Unfortunately this change to cleanup logic will need to be done in two places, because the native multi-node tests are a mixture of REST tests and Java client tests - see #49582. So the (completely different) cleanup code used for both these types of ML native multi-node tests will need to be changed to be consistent 😬.

The problem with the script plugin not being available generating lots of log spam since #54816 still needs to be fixed, but that is separate to the problem of cleanup in between tests.

hendrikmuhs commented 4 years ago

another one: https://gradle-enterprise.elastic.co/s/xhmbqjq2psh5c

(This time ScheduledEventsIT.testScheduledEventWithInterimResults)

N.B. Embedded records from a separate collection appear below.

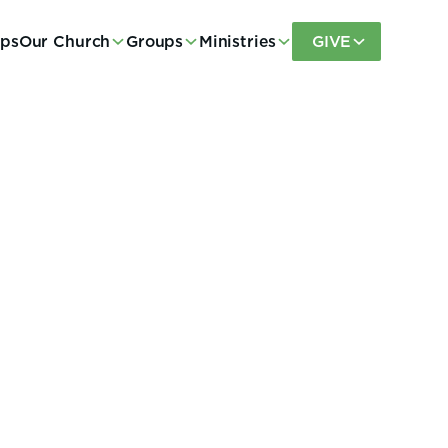
eps
Our Church
Groups
Ministries
GIVE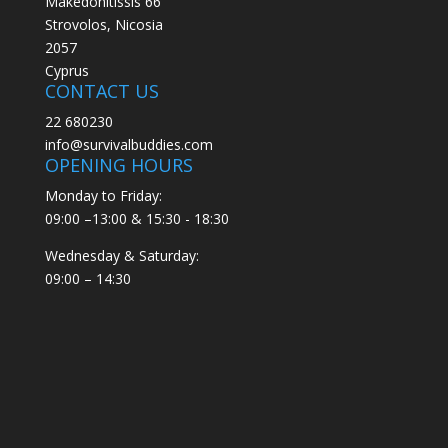
Makedonitissis 66
Strovolos, Nicosia
2057
Cyprus
CONTACT US
22 680230
info@survivalbuddies.com
OPENING HOURS
Monday to Friday:
09:00 –13:00 & 15:30 - 18:30
Wednesday & Saturday:
09:00 – 14:30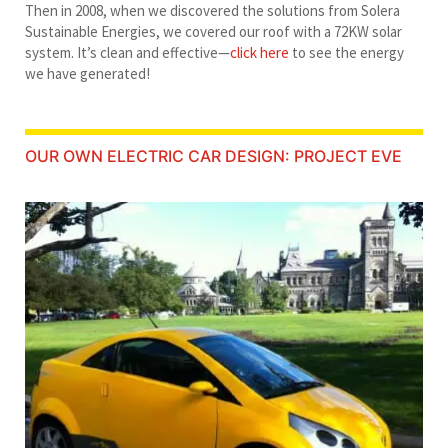
Then in 2008, when we discovered the solutions from Solera
Sustainable Energies, we covered our roof with a 72KW solar
system. It’s clean and effective—
click here
to see the energy
we have generated!
OUR OWN ELECTRIC CAR DESIGN: PROJECT EVE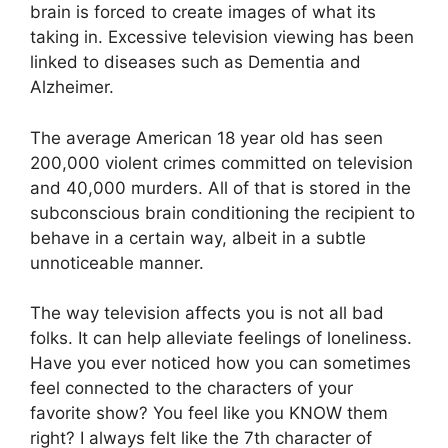
brain is forced to create images of what its
taking in. Excessive television viewing has been
linked to diseases such as Dementia and
Alzheimer.
The average American 18 year old has seen
200,000 violent crimes committed on television
and 40,000 murders. All of that is stored in the
subconscious brain conditioning the recipient to
behave in a certain way, albeit in a subtle
unnoticeable manner.
The way television affects you is not all bad
folks. It can help alleviate feelings of loneliness.
Have you ever noticed how you can sometimes
feel connected to the characters of your
favorite show? You feel like you KNOW them
right? I always felt like the 7th character of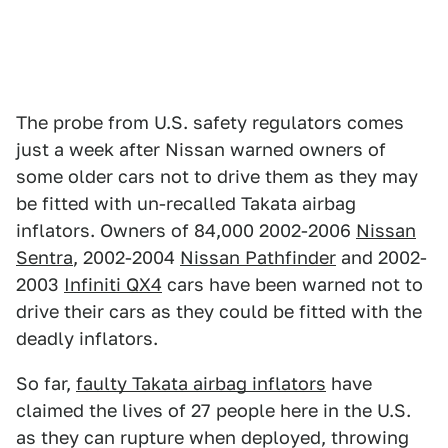
The probe from U.S. safety regulators comes
just a week after Nissan warned owners of
some older cars not to drive them as they may
be fitted with un-recalled Takata airbag
inflators. Owners of 84,000 2002-2006
Nissan
Sentra
, 2002-2004
Nissan Pathfinder
and 2002-
2003
Infiniti QX4
cars have been warned not to
drive their cars as they could be fitted with the
deadly inflators.
So far,
faulty Takata airbag inflators
have
claimed the lives of 27 people here in the U.S.
as they can rupture when deployed, throwing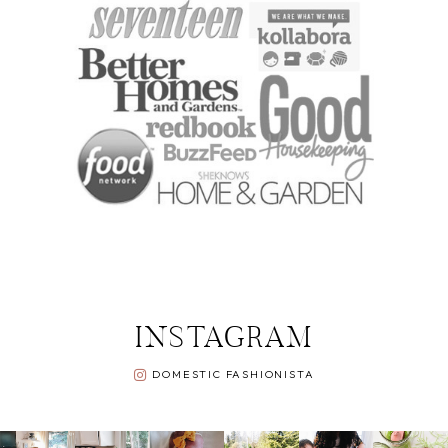
INSTAGRAM
DOMESTIC FASHIONISTA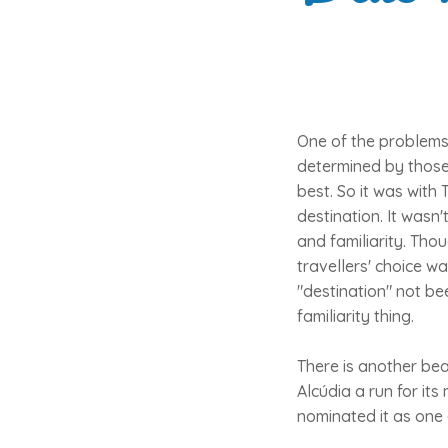
One of the problems w
determined by those 
best. So it was with 
destination. It wasn
and familiarity. Tho
travellers' choice w
"destination" not bee
familiarity thing.
There is another bea
Alcúdia a run for it
nominated it as one 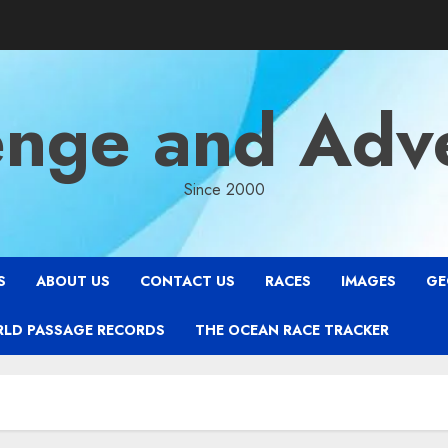
enge and Adv
Since 2000
S
ABOUT US
CONTACT US
RACES
IMAGES
GE
RLD PASSAGE RECORDS
THE OCEAN RACE TRACKER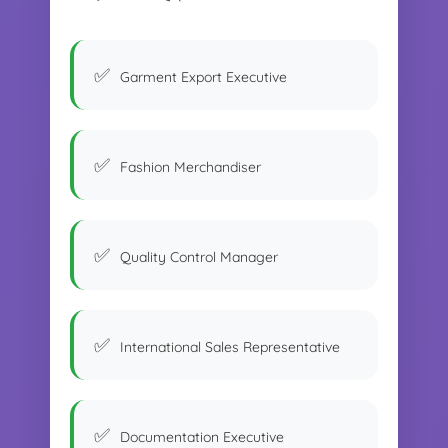
Garment Export Executive
Fashion Merchandiser
Quality Control Manager
International Sales Representative
Documentation Executive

williamrandolph commented 4 years ago

I've opened a PR that I hope will at least get rid of the log spam in the ML multinode tests: https://github.com/elastic/elasticsearch/pull/55461

jrodewig commented 4 years ago

Related build failure: https://gradle-enterprise.elastic.co/s/cyx2laofbzs72/tests/zcquf3hc3eoc6-iu7t2hi7meoko

droberts195 commented 4 years ago

Hopefully #55459 will fix this. Given how frequently it was failing before we should know within a half a day or so.

droberts195 commented 4 years ago

I haven't seen any failures of this type since #55459 passed the intake build, so it looks like it's fixed.